With the rapid development of digital telecommunication technologies, the usage of new methods to increase the speed and reliability of data transfer is becoming more relevant. Examples may include data encoding based on the artificial introduction of redundancy and enabling the receiving side not only to detect data distortions but also to form correct values. The separable codes (for example, the Hamming codes) are inferior to non-separable error correction codes in speed. But the increase in the speed of data transmission requires utilising complex, multipoaitional algorithms for searching maximal codes. This leads to an increase in the time of static proof codes determination compared to separable codes, although the speed of data transmission in operation is increased as well, having identical capacities for fault resistant.  Technology is proposed that is based on using 9-bit non-separable codes and the encoders/decoders for them, factoring in the fact of absence of the generalised theory of building them.
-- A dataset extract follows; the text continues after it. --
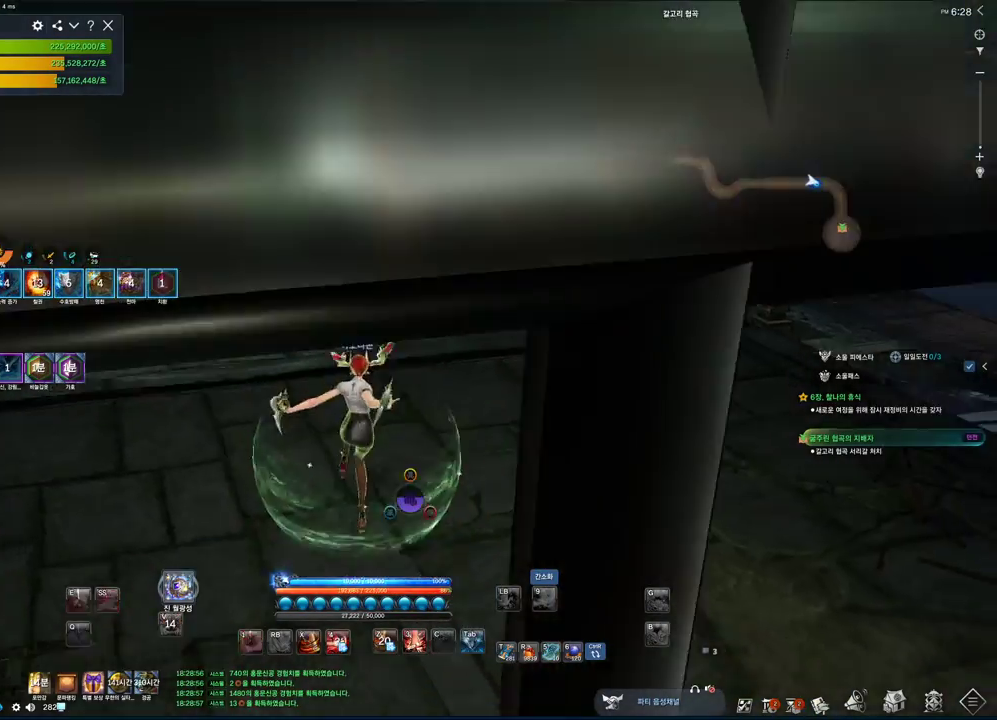
{"keys": ["w"], "mouse": [], "events": [[300, "space", "down"], [400, "space", "up"]]}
Factoring in the aspects of specialised devices implementation based on an integral technology, the usage of FPGA technology is the most opportune.  For practical implementation of universal encodecs/decoders for 9-bit non-separable codes, an approach is proposed utilising FPGA that can be configured to any of these codes with any decimal numbers (the non-separable codes do not contain informational and test parts). Such properties of non-separable codes enable increasing the transmission speed of BCD words. Additionally, the obtained results could be a basis for the further development of a theory and practice for employing the block inseparable codes when the block size increases and it is a reassuring factor as for the analysis of non-separable codes in case of two or more errors correction.